- _Work item_:
Nothing but the text of the records belongs in your answer: repeat all of it exactly and leave out the images.

- _Working data_:
###

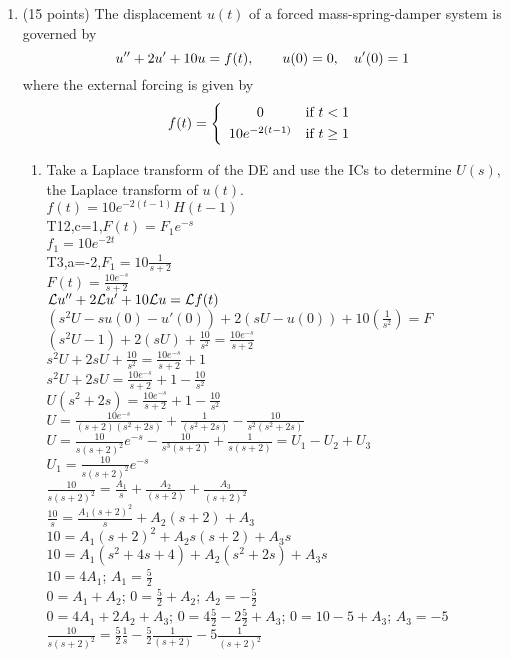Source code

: \documentclass{article}
\begin{document}
\begin{enumerate}
\bigskip
\item (15 points) The displacement $u(t)$ of a forced mass-spring-damper system is governed by
\[
u\sp{\prime\prime}+2u\sp\prime+10u=f(t),\qquad u(0)=0,\quad u\sp\prime(0)=1
\]
where the external forcing is given by
\[
f(t)=\left\{\begin{array}{cl} 0 & \hbox{if $t<1$}\smallskip\\ 10e\sp{-2(t-1)} & \hbox{if $t\ge1$}\end{array}\right.
\]
\begin{enumerate}
\item Take a Laplace transform of the DE and use the ICs to determine $U(s)$, the Laplace transform of $u(t)$.
\\$f(t)=10e^{-2(t-1)}H(t-1)$
\\T12,c=1,$F(t)=F_1e^{-s}$
\\$f_1=10e^{-2t}$
\\T3,a=-2,$F_1=10\frac{1}{s+2}$
\\$F(t)=\frac{10e^{-s}}{s+2}$
\\${\cal L}u''+2{\cal L}u'+10{\cal L}u={\cal L}f(t)$
\\$(s^2U-su(0)-u'(0))+2(sU-u(0))+10(\frac{1}{s^2})=F$
\\$(s^2U-1)+2(sU)+\frac{10}{s^2}=\frac{10e^{-s}}{s+2}$
\\$s^2U+2sU+\frac{10}{s^2}=\frac{10e^{-s}}{s+2}+1$
\\$s^2U+2sU=\frac{10e^{-s}}{s+2}+1-\frac{10}{s^2}$
\\$U(s^2+2s)=\frac{10e^{-s}}{s+2}+1-\frac{10}{s^2}$
\\$U=\frac{10e^{-s}}{(s+2)(s^2+2s)}+\frac{1}{(s^2+2s)}-\frac{10}{s^2(s^2+2s)}$
\\$U=\frac{10}{s(s+2)^2}e^{-s}-\frac{10}{s^3(s+2)}+\frac{1}{s(s+2)}=U_1-U_2+U_3$
\\$U_1=\frac{10}{s(s+2)^2}e^{-s}$
\\$\frac{10}{s(s+2)^2}=\frac{A_1}{s}+\frac{A_2}{(s+2)}+\frac{A_3}{(s+2)^2}$
\\$\frac{10}{s}=\frac{A_1(s+2)^2}{s}+A_2(s+2)+A_3$
\\$10=A_1(s+2)^2+A_2s(s+2)+A_3s$
\\$10=A_1(s^2+4s+4)+A_2(s^2+2s)+A_3s$
\\$10=4A_1$; $A_1=\frac{5}{2}$
\\$0=A_1+A_2$; $0=\frac{5}{2}+A_2$; $A_2=-\frac{5}{2}$
\\$0=4A_1+2A_2+A_3$; $0=4\frac{5}{2}-2\frac{5}{2}+A_3$; $0=10-5+A_3$; $A_3=-5$
\\$\frac{10}{s(s+2)^2}=\frac{5}{2}\frac{1}{s}-\frac{5}{2}\frac{1}{(s+2)}-5\frac{1}{(s+2)^2}$

\end{enumerate}
\end{enumerate}
\end{document}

###

- _Exercise response_:
Source code

: \documentclass{article}
\begin{document}
\begin{enumerate}
\bigskip
\item (15 points) The displacement $u(t)$ of a forced mass-spring-damper system is governed by
\[
u\sp{\prime\prime}+2u\sp\prime+10u=f(t),\qquad u(0)=0,\quad u\sp\prime(0)=1
\]
where the external forcing is given by
\[
f(t)=\left\{\begin{array}{cl} 0 & \hbox{if $t<1$}\smallskip\\ 10e\sp{-2(t-1)} & \hbox{if $t\ge1$}\end{array}\right.
\]
\begin{enumerate}
\item Take a Laplace transform of the DE and use the ICs to determine $U(s)$, the Laplace transform of $u(t)$.
\\$f(t)=10e^{-2(t-1)}H(t-1)$
\\T12,c=1,$F(t)=F_1e^{-s}$
\\$f_1=10e^{-2t}$
\\T3,a=-2,$F_1=10\frac{1}{s+2}$
\\$F(t)=\frac{10e^{-s}}{s+2}$
\\${\cal L}u''+2{\cal L}u'+10{\cal L}u={\cal L}f(t)$
\\$(s^2U-su(0)-u'(0))+2(sU-u(0))+10(\frac{1}{s^2})=F$
\\$(s^2U-1)+2(sU)+\frac{10}{s^2}=\frac{10e^{-s}}{s+2}$
\\$s^2U+2sU+\frac{10}{s^2}=\frac{10e^{-s}}{s+2}+1$
\\$s^2U+2sU=\frac{10e^{-s}}{s+2}+1-\frac{10}{s^2}$
\\$U(s^2+2s)=\frac{10e^{-s}}{s+2}+1-\frac{10}{s^2}$
\\$U=\frac{10e^{-s}}{(s+2)(s^2+2s)}+\frac{1}{(s^2+2s)}-\frac{10}{s^2(s^2+2s)}$
\\$U=\frac{10}{s(s+2)^2}e^{-s}-\frac{10}{s^3(s+2)}+\frac{1}{s(s+2)}=U_1-U_2+U_3$
\\$U_1=\frac{10}{s(s+2)^2}e^{-s}$
\\$\frac{10}{s(s+2)^2}=\frac{A_1}{s}+\frac{A_2}{(s+2)}+\frac{A_3}{(s+2)^2}$
\\$\frac{10}{s}=\frac{A_1(s+2)^2}{s}+A_2(s+2)+A_3$
\\$10=A_1(s+2)^2+A_2s(s+2)+A_3s$
\\$10=A_1(s^2+4s+4)+A_2(s^2+2s)+A_3s$
\\$10=4A_1$; $A_1=\frac{5}{2}$
\\$0=A_1+A_2$; $0=\frac{5}{2}+A_2$; $A_2=-\frac{5}{2}$
\\$0=4A_1+2A_2+A_3$; $0=4\frac{5}{2}-2\frac{5}{2}+A_3$; $0=10-5+A_3$; $A_3=-5$
\\$\frac{10}{s(s+2)^2}=\frac{5}{2}\frac{1}{s}-\frac{5}{2}\frac{1}{(s+2)}-5\frac{1}{(s+2)^2}$

\end{enumerate}
\end{enumerate}
\end{document}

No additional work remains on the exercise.